More than half of the players on the UCSB women’s basketball team have taken to kneeling during the national anthem procession, beginning at the team’s exhibition game versus Cal State Los Angeles on Nov. 6.
The team is the first at UC Santa Barbara to join professional and college athletes across the country in silently protesting police brutality and the oppression of minorities by either kneeling or sitting during the playing of the anthem, following 49ers quarterback Colin Kaepernick’s initial demonstration in August.
UCSB Director of Athletics John McCutcheon released a statement on Tuesday to Fastbreakers, the UCSB women’s basketball program official booster organization, and other team supporters to address frustrations over the athletes’ decision to kneel.
“We understand that many of you are deeply offended that they have chosen to make this statement during the playing of our national anthem,” McCutcheon said in the statement. “Some of you have been moved to no longer support the team, and we respect your position. Others, however, have supported their act of a peaceful demonstration of their beliefs, and this we respect as well.”
McCutcheon also said the motivation for the act is personal to each student athlete and that the athletic department’s primary mission is to assist Gaucho student athletes in their educational, athletic and social growth.
“It is not for me to attempt to convey why they feel so deeply compelled to do so other than to say it is their way of expressing concern and support for advances in the many areas of social injustice that exist in our world today,” McCutcheon said in the statement.
In addition to fundraising money for the program’s operations, the Fastbreakers serve as a fan base that provides support at both home and away games, allowing fans to build personal relationships with the players and coaches.
“We understand that many of you are deeply offended that they have chosen to make this statement … some of you have been moved to no longer support the team, and we respect your position.” -John McCutcheon
In his statement, McCutcheon acknowledged that, despite the sense of family within the program, not all members will always find a way to get along, something he deeply regrets.
In an exclusive interview with NFL Media in late August, Kaepernick said he understood the risks when he chose not to stand to demonstrate pride in the flag.
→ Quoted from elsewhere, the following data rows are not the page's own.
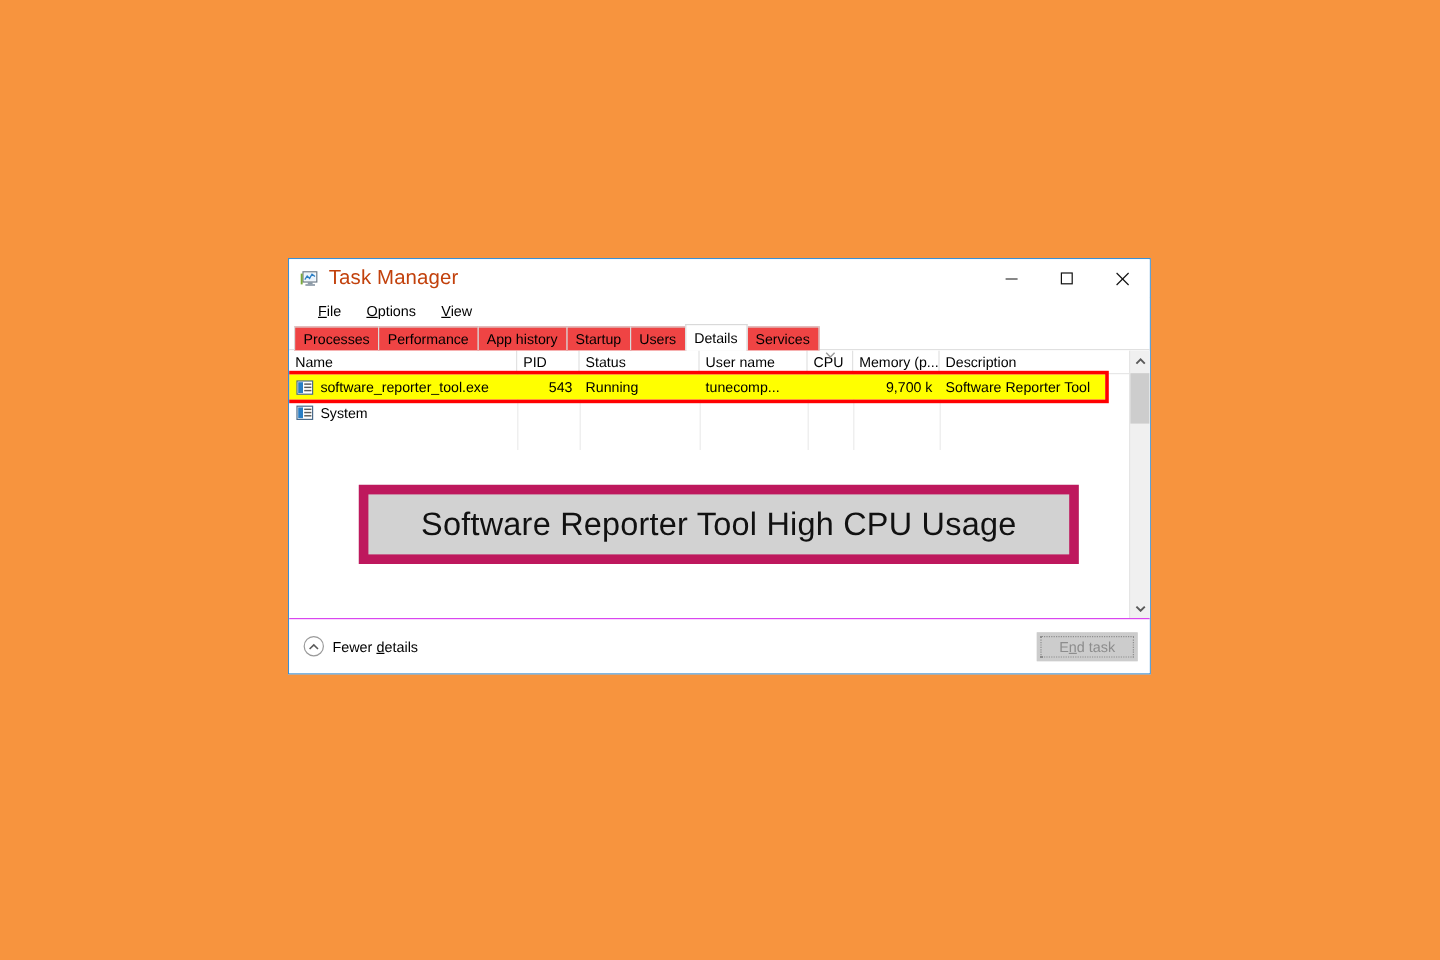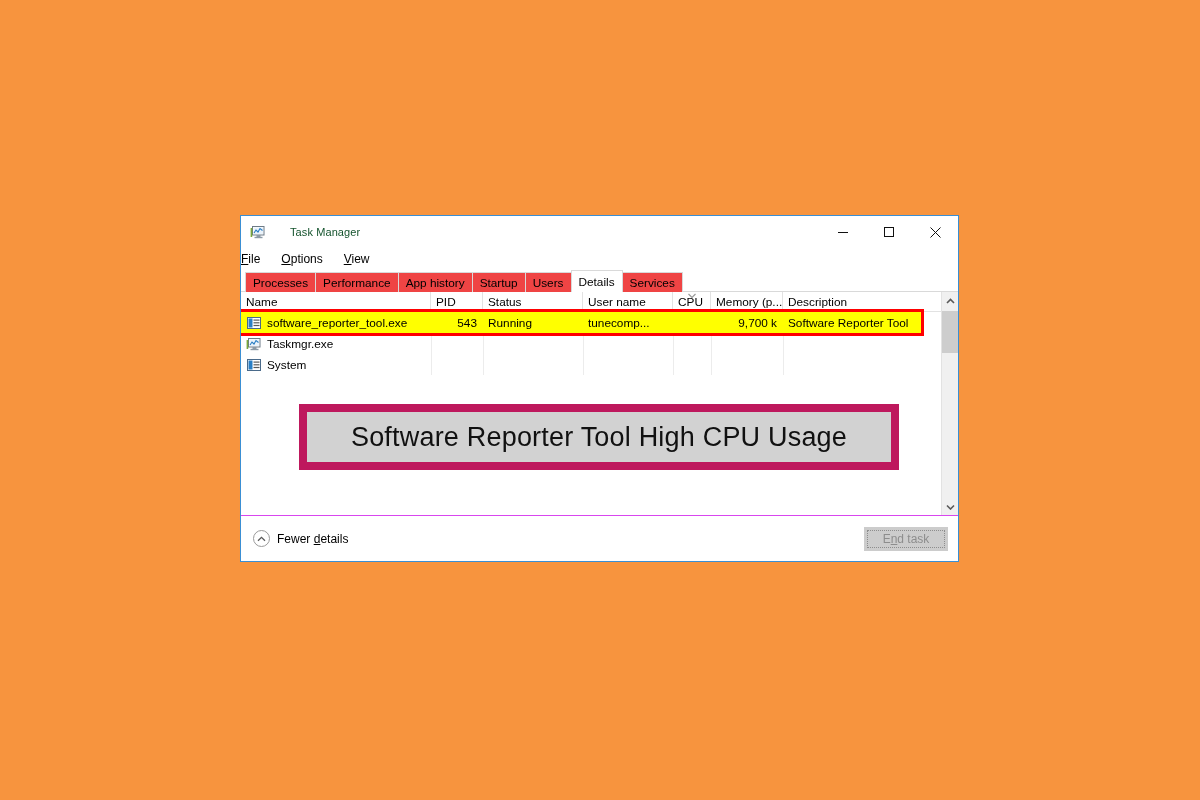--- a/index.html
+++ b/index.html
@@ -39,10 +39,9 @@
     position: relative;
   }
   .tb-title {
-    font-size: 11px;
-    color: #14532d;
+    font-size: 17px;
+    color: #c2410c;
     letter-spacing: .1px;
-    margin-left: 16px;
   }
   .tb-spacer { flex: 1; }
   .winbtn {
“I am not looking for approval. I have to stand up for people that are oppressed,” Kaepernick said. “If they take football away, my endorsements from me, I know that I stood up for what is right.”
The women’s basketball team could not be reached by the Nexus as team staff instructed against commenting to media concerning the decision to kneel.
UCSB will be on the road for its next two games, facing Loyola Marymount this Friday at 7 p.m. at Albert Gersten Pavilion.